That is the question. It’s no secret that I’ve been struggling the last few years with my ever increasing alcohol consumption. I’ve been pretty straightforward about it, in spite of my chagrin over the whole situation. I’m not cursed with the disease that is alcoholism, nor am I necessarily dependent upon it, but I cannot deny that my binge drinking over the years has gotten ridiculously out of hand.
This, as I’ve said openly many times, is one of the larger reasons why I am leaving the bar where I’ve worked the last five plus years and moving along to something new. And while I understand that changing the circumstances doesn’t change the habit, I still see it as a good first step.
I’ve been away from the bar for a week now, and was thrown an amazing going away party by my Maxwell’s family a few days ago. I knew I would continue drinking until I left town, and I decided not to set myself up for failure by expecting otherwise. As such, I ended up with a few unknown bruises the next morning and no memory of making it home. Surprise, surprise.

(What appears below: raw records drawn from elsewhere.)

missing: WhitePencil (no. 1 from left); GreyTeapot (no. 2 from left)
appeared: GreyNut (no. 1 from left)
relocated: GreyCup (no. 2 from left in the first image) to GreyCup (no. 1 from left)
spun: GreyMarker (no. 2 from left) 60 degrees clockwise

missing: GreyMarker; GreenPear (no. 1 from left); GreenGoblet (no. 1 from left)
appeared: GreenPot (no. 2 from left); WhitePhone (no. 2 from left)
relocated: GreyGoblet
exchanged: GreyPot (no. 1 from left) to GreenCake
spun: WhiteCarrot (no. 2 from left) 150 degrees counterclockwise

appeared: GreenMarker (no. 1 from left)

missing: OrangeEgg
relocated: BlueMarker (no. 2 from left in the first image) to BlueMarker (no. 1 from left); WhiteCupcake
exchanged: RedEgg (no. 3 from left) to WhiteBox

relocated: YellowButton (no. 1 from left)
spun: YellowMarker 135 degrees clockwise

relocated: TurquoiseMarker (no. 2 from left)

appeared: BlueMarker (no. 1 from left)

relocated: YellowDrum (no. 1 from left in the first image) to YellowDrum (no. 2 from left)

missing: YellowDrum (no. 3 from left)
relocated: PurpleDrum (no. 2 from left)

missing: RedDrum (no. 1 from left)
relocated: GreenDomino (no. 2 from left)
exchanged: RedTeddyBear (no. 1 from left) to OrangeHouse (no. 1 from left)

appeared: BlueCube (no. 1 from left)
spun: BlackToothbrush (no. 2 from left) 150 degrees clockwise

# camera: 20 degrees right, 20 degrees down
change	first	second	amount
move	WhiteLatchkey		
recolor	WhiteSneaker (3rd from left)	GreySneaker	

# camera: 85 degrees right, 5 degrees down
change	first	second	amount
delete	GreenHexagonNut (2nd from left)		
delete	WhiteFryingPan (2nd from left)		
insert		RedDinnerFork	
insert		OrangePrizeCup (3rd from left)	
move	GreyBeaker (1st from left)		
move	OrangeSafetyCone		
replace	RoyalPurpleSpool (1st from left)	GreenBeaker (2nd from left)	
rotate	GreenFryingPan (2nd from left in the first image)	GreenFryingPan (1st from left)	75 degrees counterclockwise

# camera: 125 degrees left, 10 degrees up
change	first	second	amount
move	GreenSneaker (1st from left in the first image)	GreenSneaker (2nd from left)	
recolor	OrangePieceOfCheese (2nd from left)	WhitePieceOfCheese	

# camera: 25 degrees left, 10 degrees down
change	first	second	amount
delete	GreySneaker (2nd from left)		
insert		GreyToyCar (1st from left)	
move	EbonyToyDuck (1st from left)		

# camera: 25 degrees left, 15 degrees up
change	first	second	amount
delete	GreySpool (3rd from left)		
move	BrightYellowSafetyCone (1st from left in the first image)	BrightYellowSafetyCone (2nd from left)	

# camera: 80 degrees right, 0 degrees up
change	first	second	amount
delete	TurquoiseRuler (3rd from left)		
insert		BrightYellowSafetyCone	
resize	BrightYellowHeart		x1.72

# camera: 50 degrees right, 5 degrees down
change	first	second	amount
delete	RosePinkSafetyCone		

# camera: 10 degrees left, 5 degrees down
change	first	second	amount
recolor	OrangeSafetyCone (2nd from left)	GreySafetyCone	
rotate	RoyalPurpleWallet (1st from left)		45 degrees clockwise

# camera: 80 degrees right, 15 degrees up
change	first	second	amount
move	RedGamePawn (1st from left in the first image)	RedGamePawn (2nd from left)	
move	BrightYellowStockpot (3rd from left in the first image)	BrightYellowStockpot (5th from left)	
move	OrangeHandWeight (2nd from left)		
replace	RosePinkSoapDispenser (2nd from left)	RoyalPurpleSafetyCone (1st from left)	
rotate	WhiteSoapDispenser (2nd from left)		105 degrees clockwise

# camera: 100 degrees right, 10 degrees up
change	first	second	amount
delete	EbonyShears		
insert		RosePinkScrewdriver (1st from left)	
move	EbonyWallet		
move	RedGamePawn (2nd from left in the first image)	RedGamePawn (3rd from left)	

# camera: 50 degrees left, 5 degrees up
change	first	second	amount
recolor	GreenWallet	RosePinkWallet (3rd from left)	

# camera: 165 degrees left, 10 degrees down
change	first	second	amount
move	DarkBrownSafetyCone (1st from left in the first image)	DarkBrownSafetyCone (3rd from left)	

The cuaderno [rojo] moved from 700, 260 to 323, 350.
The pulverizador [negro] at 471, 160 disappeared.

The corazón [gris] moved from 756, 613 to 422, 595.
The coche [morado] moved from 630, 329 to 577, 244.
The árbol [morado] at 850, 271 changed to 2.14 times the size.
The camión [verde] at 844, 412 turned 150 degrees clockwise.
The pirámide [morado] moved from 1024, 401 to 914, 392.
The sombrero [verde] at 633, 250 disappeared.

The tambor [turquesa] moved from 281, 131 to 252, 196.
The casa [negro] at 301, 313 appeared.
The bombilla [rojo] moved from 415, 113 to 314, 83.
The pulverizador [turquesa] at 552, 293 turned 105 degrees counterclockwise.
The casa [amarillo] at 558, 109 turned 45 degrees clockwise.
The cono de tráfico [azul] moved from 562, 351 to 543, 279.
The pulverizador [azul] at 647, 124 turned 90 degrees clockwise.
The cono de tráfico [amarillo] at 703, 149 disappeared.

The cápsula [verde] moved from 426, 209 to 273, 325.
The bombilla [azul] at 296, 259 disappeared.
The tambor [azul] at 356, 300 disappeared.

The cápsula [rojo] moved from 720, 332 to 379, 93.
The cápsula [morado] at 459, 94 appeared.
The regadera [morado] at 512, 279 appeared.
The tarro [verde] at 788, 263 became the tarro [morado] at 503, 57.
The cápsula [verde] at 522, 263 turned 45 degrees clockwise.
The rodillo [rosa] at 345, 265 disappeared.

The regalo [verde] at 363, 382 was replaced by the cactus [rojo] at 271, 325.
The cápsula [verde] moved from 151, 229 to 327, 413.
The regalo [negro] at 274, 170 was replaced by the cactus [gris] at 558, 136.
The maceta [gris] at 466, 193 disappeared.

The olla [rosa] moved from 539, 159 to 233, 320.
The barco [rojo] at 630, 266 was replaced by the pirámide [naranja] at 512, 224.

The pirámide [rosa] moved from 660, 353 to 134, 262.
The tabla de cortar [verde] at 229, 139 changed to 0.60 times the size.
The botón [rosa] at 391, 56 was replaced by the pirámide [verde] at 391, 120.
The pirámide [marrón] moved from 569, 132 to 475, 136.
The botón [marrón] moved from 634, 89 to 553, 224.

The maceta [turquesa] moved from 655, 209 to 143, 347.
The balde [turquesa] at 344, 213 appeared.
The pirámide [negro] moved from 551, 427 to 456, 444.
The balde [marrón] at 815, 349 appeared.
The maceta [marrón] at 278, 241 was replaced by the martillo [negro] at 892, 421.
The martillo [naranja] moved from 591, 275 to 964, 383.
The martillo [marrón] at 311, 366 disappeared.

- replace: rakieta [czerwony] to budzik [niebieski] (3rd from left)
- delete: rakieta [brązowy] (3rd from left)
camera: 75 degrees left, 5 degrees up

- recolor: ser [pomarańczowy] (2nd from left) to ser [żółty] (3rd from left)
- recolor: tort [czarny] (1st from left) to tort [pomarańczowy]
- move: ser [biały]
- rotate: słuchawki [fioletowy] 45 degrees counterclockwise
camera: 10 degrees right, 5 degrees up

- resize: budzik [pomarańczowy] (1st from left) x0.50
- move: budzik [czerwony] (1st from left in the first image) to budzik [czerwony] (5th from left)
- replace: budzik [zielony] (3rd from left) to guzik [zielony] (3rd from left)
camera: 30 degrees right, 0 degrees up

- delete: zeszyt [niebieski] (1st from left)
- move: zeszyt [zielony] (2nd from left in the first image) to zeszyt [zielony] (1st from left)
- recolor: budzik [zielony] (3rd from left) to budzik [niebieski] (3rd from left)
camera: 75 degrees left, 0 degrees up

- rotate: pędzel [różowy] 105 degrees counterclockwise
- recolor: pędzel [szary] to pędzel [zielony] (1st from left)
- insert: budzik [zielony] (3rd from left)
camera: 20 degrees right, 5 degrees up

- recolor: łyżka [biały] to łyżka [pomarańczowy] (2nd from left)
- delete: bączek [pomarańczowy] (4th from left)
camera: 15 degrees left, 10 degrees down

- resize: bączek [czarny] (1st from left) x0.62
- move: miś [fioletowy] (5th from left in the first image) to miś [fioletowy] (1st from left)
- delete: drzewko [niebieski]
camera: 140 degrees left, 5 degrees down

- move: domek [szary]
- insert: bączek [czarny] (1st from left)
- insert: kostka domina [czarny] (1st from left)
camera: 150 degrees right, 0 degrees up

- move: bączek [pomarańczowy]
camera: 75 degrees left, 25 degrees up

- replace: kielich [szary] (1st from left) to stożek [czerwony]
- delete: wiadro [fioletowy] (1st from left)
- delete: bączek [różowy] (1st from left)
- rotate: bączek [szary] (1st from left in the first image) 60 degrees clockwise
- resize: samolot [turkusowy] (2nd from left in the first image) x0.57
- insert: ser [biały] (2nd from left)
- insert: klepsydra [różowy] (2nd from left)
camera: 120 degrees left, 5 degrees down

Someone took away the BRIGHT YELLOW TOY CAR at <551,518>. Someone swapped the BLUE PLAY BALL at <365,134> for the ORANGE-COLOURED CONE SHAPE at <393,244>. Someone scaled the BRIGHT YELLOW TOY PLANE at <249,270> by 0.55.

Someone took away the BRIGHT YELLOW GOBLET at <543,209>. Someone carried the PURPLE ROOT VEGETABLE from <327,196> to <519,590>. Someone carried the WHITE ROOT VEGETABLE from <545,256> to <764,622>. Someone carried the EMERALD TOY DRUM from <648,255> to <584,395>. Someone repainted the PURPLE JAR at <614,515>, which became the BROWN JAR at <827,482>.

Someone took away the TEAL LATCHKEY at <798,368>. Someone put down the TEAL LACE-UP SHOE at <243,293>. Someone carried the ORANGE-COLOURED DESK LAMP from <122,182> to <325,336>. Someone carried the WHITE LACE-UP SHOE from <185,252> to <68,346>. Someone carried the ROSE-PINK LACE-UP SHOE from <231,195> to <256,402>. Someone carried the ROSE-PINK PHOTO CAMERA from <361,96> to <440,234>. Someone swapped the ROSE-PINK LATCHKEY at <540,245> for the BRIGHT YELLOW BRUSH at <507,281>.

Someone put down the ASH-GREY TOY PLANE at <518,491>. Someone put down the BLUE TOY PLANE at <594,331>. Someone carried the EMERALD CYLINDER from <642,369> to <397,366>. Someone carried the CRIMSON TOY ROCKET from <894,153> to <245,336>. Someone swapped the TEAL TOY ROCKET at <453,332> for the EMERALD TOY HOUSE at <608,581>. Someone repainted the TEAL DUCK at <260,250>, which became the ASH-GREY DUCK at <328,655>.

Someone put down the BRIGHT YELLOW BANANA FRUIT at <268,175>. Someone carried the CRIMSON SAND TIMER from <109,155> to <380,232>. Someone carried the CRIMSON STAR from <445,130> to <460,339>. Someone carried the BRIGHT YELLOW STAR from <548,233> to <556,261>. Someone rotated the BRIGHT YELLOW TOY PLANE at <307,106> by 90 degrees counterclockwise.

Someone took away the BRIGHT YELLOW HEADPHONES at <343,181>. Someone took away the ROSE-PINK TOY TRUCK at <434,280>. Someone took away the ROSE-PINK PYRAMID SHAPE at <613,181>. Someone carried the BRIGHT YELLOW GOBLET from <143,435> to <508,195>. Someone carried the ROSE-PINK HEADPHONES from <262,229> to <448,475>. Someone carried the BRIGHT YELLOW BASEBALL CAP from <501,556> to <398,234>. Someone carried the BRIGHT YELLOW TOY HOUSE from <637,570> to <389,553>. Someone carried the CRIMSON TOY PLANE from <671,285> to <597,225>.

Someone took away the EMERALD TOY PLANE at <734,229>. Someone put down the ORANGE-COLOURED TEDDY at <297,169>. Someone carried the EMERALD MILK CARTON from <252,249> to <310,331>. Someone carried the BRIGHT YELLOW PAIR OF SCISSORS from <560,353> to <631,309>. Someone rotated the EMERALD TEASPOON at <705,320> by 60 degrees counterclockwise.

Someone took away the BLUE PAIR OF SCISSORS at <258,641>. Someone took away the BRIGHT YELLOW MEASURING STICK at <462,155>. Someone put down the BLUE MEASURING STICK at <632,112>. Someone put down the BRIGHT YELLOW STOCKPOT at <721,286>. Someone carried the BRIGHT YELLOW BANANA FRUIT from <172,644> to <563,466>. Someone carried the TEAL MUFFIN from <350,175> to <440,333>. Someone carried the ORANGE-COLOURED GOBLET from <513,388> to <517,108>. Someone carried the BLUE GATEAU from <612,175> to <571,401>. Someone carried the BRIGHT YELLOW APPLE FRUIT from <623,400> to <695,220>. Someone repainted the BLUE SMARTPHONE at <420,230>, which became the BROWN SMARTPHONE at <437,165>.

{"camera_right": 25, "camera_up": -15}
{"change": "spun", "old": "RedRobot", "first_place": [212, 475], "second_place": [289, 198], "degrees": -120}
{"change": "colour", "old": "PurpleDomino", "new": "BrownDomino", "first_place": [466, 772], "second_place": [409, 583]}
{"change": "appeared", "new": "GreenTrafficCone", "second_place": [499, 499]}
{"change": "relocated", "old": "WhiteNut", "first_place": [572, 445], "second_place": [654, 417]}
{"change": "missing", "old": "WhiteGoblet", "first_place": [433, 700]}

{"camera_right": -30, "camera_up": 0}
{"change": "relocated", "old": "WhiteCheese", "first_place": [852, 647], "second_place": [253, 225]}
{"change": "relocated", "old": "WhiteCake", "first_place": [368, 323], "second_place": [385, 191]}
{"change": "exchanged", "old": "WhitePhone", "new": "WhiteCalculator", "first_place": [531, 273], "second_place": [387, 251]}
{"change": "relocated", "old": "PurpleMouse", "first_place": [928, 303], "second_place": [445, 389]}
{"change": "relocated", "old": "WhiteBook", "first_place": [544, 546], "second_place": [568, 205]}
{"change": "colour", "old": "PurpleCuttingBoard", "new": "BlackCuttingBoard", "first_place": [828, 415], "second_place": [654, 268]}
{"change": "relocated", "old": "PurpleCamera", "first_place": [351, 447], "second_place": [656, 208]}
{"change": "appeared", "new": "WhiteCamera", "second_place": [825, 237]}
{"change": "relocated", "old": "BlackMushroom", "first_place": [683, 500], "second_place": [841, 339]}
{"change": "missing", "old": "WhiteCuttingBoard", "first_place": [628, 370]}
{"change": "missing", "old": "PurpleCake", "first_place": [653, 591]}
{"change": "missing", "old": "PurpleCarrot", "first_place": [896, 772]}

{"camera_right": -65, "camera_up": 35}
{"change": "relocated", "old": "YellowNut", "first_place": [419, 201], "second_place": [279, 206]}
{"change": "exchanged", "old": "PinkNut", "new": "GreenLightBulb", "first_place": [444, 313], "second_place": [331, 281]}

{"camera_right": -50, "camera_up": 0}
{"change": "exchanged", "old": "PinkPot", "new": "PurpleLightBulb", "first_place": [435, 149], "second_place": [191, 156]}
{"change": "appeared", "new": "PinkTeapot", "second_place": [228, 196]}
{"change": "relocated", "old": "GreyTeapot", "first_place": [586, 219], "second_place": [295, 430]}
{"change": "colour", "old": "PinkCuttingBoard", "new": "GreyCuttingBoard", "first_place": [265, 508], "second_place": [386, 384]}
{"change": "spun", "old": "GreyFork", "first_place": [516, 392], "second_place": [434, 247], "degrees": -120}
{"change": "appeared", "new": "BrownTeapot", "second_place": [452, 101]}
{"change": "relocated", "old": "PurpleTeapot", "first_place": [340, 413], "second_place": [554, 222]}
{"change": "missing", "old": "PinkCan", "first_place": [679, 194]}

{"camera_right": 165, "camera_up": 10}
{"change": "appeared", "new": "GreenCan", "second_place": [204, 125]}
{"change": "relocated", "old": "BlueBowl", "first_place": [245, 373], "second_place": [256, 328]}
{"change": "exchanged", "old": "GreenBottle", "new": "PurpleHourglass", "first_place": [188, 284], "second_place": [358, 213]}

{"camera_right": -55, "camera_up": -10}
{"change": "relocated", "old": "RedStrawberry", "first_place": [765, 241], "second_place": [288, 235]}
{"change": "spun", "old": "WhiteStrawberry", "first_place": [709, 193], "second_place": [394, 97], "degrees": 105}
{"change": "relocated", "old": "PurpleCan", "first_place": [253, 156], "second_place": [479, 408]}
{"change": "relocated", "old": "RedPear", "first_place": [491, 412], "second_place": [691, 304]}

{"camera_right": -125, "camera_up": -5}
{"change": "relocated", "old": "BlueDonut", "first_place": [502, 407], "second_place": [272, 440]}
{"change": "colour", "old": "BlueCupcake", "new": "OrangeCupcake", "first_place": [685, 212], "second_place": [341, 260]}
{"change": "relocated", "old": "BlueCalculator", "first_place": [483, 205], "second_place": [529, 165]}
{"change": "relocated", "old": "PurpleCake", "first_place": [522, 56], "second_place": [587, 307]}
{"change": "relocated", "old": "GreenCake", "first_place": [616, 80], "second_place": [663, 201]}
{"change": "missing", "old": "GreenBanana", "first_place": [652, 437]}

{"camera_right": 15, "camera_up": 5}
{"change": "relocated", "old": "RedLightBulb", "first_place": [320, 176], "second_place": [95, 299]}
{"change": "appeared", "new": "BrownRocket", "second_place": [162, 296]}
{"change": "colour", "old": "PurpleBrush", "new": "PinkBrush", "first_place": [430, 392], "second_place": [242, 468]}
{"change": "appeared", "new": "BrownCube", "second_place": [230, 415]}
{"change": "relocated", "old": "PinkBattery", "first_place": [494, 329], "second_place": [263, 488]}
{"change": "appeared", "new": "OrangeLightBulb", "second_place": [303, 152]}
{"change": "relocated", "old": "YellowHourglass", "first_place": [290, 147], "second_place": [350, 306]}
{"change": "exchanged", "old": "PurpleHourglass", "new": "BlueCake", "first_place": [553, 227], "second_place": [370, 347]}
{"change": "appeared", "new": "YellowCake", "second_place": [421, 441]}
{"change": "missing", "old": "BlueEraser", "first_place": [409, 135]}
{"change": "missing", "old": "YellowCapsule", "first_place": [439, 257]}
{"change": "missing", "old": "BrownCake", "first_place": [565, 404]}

And although I would be in town another week, I saw the party as my last hurrah, the big drink-easy, going out with a bang. Once I was away from the bar on a daily basis, I had little-to-no intention of drinking much. I could control my consumption, I said. I would be just fine, I said. I got this, I said.
But here I am a few days later, humble enough to admit what I wish was not the truth: I don’t have things under control, I’m not fine, and I don’t got this. The last afternoon has seen me consume a whole bottle of whiskey. At home. Alone. Passed out by 3 pm. And I see how necessary the habit is to attack off the cuff. Now.
Understanding that the bar was not the problem came to me long ago – I’m anything if not aware of my own responsibility in the matter. And now the comprehension is literal – in my face, popping me in the nose without reserve, telling me to just get my shit together, already – I got things to do and places to go. And those things and places? I want to enjoy them wholeheartedly, remember them with fervor, and look back at them without cringing at the slurred words and half-baked eyes I most certainly kept.
So I suppose I need to start by stopping. Whether or not I can introduce booze into my life again is not in question right now; Today I can’t. One day, perhaps – probably, even, I’ll be able to drink without excess, but first things first: quitting. And, while I usually don’t quit (but will cuss the whole way), Ima make an exception here.